Teknolojik araştırma ve geliştirme süreci hiç bitmeyen bir maraton. Bu maratonda ne kadar başarılı olursak olalım, her zaman yolun başında olduğumuzu varsaymak durumundayız. Önümüzde her zaman daha büyük hedefler beklemekte. Bizden çok önce bu yolculuğa çıkmış ülkelere yetişmek ve geçmek için tek yol AR-GE'de, teknolojide, inovasyonda yetkinliğimizi artırmak. Biliyoruz ki ancak teknolojiyi etkin kullanan ve üreten bir ülke olarak rekabet gücümüzü artırabilir ve dünyanın ilk 10 ekonomisi içerisine girme hedefimizi yakalayabiliriz.

Dünya Ekonomik Forumu tarafından hazırlanan rekabet gücü bağlamındaki ölçütlere göre de,  Türkiye küresel rekabetçilik endeksinde 2012-2013 sıralamasında bir önceki yıla göre 16 sıra yükselerek 144 ülke içerisinde 43. sıraya yerleşti. Bunda kamu ve özel sektörün çabalarının önemli payı var.

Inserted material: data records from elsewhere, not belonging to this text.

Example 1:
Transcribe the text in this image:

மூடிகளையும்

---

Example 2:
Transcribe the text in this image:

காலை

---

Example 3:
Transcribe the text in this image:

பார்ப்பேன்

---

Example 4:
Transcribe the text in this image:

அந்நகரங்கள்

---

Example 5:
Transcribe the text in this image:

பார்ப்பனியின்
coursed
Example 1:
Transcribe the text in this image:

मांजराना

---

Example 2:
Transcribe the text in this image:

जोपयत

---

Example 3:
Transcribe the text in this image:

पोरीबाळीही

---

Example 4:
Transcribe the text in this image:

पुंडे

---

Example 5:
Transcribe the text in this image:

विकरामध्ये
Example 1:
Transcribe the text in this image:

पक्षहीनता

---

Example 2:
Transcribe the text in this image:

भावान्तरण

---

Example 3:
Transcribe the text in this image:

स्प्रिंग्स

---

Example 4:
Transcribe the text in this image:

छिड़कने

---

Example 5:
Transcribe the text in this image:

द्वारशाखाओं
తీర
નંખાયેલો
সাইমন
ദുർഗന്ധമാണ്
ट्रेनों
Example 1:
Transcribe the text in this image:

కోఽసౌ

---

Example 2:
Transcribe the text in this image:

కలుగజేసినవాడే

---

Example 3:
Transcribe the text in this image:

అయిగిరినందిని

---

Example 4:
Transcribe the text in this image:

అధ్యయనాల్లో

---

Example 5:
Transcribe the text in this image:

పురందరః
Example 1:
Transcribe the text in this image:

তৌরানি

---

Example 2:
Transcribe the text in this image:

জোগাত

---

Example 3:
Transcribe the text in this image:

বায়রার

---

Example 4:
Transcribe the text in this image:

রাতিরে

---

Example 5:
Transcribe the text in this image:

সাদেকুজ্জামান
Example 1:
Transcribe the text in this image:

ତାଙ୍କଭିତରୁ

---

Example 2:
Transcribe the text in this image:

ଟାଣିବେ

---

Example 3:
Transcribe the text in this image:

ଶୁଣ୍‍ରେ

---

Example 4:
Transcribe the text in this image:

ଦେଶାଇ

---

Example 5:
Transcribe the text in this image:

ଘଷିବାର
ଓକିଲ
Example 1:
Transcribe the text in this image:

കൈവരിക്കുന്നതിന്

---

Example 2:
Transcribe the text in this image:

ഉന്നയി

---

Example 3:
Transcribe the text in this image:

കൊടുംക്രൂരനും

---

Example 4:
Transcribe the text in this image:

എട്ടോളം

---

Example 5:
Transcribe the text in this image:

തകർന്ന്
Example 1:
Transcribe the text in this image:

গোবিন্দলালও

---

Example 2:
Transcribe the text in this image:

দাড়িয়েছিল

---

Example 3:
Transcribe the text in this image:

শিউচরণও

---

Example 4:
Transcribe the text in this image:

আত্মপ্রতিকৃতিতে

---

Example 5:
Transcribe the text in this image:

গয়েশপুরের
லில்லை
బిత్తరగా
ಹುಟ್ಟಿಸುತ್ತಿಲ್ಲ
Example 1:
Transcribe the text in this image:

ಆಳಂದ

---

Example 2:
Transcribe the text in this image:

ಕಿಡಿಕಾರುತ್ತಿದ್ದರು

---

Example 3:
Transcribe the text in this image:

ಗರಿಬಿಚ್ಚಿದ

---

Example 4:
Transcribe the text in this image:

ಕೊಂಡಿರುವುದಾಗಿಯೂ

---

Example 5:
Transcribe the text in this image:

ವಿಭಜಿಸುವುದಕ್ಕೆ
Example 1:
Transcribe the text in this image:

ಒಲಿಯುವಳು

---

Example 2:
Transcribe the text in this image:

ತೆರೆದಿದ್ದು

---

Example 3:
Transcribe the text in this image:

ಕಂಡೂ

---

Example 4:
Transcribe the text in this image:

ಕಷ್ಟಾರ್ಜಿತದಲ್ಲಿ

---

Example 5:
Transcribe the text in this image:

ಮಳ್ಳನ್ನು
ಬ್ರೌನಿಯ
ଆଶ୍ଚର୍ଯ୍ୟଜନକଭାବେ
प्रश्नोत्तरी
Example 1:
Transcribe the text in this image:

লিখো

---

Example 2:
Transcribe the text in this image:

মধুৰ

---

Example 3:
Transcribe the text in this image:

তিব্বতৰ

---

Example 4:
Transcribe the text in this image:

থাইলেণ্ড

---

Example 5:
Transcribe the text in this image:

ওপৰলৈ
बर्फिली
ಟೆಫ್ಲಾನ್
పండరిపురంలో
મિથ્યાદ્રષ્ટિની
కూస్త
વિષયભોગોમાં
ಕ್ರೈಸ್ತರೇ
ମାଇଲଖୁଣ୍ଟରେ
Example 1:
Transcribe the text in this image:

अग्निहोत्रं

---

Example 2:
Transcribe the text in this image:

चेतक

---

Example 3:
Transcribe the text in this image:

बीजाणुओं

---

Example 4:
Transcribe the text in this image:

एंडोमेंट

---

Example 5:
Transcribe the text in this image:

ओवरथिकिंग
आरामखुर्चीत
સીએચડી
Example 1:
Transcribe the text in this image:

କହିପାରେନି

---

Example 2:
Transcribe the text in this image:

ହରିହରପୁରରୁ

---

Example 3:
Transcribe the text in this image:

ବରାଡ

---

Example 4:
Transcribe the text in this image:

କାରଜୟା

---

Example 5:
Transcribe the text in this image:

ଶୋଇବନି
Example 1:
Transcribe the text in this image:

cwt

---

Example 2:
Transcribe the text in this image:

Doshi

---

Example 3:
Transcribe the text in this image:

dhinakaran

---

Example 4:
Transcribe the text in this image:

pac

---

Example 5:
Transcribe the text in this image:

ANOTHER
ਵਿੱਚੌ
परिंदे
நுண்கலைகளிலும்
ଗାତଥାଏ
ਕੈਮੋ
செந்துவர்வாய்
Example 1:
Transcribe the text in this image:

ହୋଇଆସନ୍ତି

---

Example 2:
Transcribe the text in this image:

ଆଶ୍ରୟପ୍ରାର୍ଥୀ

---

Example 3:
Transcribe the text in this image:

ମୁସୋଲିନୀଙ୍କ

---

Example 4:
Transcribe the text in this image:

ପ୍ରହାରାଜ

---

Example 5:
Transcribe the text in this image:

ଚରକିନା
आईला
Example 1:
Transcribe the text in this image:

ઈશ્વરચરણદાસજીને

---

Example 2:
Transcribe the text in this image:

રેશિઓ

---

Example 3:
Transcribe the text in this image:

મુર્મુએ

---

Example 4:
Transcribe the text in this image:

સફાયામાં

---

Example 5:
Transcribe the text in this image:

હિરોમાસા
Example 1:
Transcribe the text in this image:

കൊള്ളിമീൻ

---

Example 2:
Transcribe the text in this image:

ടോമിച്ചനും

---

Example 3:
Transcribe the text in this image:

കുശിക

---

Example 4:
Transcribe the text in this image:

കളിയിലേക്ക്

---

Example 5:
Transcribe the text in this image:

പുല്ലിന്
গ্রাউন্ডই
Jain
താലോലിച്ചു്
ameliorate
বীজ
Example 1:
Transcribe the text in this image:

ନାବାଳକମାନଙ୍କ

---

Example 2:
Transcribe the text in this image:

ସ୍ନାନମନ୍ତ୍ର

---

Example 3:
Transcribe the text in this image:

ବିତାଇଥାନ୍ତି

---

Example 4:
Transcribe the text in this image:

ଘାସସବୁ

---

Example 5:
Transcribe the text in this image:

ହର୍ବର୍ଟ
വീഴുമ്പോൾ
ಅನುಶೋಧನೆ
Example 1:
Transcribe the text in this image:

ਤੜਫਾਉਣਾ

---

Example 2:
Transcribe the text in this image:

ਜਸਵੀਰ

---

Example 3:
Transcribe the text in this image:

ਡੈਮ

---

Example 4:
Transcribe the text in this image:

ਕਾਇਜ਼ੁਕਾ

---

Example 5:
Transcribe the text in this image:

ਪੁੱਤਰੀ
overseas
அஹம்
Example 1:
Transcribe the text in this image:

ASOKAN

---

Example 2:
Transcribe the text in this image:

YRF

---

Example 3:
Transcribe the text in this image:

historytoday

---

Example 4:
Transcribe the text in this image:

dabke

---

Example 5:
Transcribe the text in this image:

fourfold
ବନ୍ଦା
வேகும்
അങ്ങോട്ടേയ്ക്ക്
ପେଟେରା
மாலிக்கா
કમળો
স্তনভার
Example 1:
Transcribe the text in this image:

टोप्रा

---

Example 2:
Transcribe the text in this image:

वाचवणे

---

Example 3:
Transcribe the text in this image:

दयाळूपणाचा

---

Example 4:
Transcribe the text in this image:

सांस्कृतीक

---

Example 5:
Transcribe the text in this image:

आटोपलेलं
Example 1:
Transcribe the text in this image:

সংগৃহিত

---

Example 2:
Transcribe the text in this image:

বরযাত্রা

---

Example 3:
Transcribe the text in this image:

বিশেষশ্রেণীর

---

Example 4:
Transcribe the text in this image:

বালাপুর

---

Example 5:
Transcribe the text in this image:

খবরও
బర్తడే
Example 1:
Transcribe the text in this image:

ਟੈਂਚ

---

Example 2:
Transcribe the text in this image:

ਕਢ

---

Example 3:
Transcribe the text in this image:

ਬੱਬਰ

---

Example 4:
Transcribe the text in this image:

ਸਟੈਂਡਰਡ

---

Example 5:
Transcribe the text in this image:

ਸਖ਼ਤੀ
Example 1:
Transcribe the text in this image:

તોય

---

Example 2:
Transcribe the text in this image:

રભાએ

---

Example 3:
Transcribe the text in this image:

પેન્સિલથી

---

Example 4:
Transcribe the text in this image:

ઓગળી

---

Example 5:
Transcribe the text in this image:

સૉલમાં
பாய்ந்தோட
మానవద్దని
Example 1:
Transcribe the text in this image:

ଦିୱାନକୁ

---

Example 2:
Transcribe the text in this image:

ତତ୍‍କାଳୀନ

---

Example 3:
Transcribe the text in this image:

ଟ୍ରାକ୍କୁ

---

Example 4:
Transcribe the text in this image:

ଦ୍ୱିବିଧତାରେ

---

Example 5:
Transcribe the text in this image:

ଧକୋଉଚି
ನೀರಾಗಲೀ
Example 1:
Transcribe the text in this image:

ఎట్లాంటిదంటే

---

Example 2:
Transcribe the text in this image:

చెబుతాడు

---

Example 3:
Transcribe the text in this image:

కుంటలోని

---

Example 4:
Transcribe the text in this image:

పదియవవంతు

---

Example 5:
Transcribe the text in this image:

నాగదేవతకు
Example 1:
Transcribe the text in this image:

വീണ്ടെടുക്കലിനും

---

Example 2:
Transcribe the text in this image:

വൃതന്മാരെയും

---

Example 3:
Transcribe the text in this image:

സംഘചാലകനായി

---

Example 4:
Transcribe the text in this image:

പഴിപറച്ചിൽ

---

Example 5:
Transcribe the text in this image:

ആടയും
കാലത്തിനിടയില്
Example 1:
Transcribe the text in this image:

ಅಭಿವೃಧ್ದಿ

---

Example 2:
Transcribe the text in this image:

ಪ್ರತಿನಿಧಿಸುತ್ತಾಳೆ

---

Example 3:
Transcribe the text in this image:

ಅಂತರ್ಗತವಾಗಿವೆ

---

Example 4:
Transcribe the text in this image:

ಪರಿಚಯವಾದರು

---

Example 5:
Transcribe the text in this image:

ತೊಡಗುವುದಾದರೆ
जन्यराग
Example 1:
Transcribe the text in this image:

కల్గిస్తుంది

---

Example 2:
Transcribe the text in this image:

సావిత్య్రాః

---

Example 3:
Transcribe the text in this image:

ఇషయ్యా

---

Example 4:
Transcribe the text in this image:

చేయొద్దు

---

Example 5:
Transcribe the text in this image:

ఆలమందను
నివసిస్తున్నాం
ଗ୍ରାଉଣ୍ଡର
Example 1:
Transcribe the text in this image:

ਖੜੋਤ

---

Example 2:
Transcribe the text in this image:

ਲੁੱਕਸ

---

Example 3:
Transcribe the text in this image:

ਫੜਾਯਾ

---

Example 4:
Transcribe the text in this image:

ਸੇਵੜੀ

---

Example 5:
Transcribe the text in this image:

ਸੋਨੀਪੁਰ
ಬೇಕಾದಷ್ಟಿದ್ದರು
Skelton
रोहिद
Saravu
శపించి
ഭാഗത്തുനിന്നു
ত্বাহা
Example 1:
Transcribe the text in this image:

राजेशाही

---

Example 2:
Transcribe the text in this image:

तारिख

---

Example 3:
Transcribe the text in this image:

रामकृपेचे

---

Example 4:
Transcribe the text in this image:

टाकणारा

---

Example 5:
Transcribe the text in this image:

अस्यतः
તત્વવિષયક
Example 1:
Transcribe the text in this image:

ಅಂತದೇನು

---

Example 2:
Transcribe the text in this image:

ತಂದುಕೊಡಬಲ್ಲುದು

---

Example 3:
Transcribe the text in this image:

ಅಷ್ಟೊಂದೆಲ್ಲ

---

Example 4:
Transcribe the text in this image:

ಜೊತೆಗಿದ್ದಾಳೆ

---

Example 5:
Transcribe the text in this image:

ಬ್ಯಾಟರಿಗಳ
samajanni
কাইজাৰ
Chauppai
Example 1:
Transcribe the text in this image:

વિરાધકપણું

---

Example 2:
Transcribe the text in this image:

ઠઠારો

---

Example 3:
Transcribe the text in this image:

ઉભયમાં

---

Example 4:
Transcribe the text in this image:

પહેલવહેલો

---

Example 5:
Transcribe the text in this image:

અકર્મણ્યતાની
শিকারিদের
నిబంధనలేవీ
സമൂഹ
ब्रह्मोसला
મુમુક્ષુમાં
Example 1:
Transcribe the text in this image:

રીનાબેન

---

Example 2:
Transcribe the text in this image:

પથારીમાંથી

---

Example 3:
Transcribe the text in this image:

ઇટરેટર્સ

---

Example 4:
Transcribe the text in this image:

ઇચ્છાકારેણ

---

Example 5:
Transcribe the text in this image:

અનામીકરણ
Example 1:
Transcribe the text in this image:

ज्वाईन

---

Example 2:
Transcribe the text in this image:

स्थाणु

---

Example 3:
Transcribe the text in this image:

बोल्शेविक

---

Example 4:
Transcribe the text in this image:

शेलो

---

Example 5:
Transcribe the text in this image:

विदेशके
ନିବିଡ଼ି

Endeksin alt bileşenlerine baktığımızda ise inovasyonda halen ortalamanın altında olduğumuz görülüyor.

İnovasyon kapasitesini belirleyen birçok alt ölçüt söz konusu; bilimsel araştırma kurumlarının niteliği, şirketlerin Ar-Ge harcamaları, üniversite-sanayi işbirliği, yetişmiş insan gücü, patentler, fikri mülkiyet hakları… Bu alanlardan her birinde kaydedeceğimiz ilerleme inovasyon kapasitemizi geliştirecektir. Türkiye’de Ar-Ge harcamaları 2011 yılında bir önceki yıla göre yüzde 20 artarak yaklaşık 12 milyar TL olarak gerçekleşti. Ar-Ge Harcamalarının GSYİH’ye oranı yüzde 0,86; ülkemizin 2023 yılı hedefi bu oranı %3’e çıkarmak. Özel sektörümüzün Ar-Ge Harcamalarının GSYİH’ye oranının ise 2023’te % 2’ye ulaşması arzu ediliyor.

Bu hedeflere ulaşmak için, son yıllarda memnuniyet verici şekilde sürekli artan Ar-Ge harcamalarının devam etmesi kadar, rekabet öncesi işbirliklerinin artırılması,  teknoloji geliştirme bölgelerinin hem akademiyle hem de firmalar ile işbirliğinin etkinleştirmesi gibi alanlarda gelişme kaydetmemiz de çok önemli. İlaveten, Ar-Ge teşvik mekanizmalarının daha verimli nasıl kullanılabileceği gibi konuların da sürekli değerlendirilmesi gerekiyor. Ar-Ge yatırım oranını hızla artırırken diğer yandan teknik altyapıdan hukuki altyapıya kadar geniş bir alanda kamu-özel sektör işbirliği çerçevesinde yenilikçi adımlar atabilmeliyiz. Son olarak, inovasyonun nitelikli eğitimden ayrı ve bağımsız bir kavram olarak değerlendirilemeyeceğine de dikkat çekmek istiyorum. Ülkelerin rekabet gücü nitelikli işgücünün varlığı ile doğru orantılıdır. Okul öncesi eğitiminden başlayarak eğitim sisteminin her kademesinde araştırmacılığı ve yenilikçiliği ön plana çıkarmalı ve buna yönelik politikaları da vazgeçilmez ve acil olarak uygulamaya koymalıyız.

Değerli konuklar,

Teknoloji Ödülleri ile ülkemizin teknoloji üreten yenilikçi yüzünü tanıtmaya gayret ediyoruz. Teknoloji Ödülleri’nde yer almak, firmalar için, teknolojik üstünlüklerinin tescillenmesi anlamına geliyor. Rekabetin giderek zorlaştığı bir ortamda, ödüle başvurup başarılarını geniş bir kitleyle paylaşabilmek firmalarımız için önemli bir fırsattır; kendilerini bu fırsattan yararlanmaya davet ediyoruz.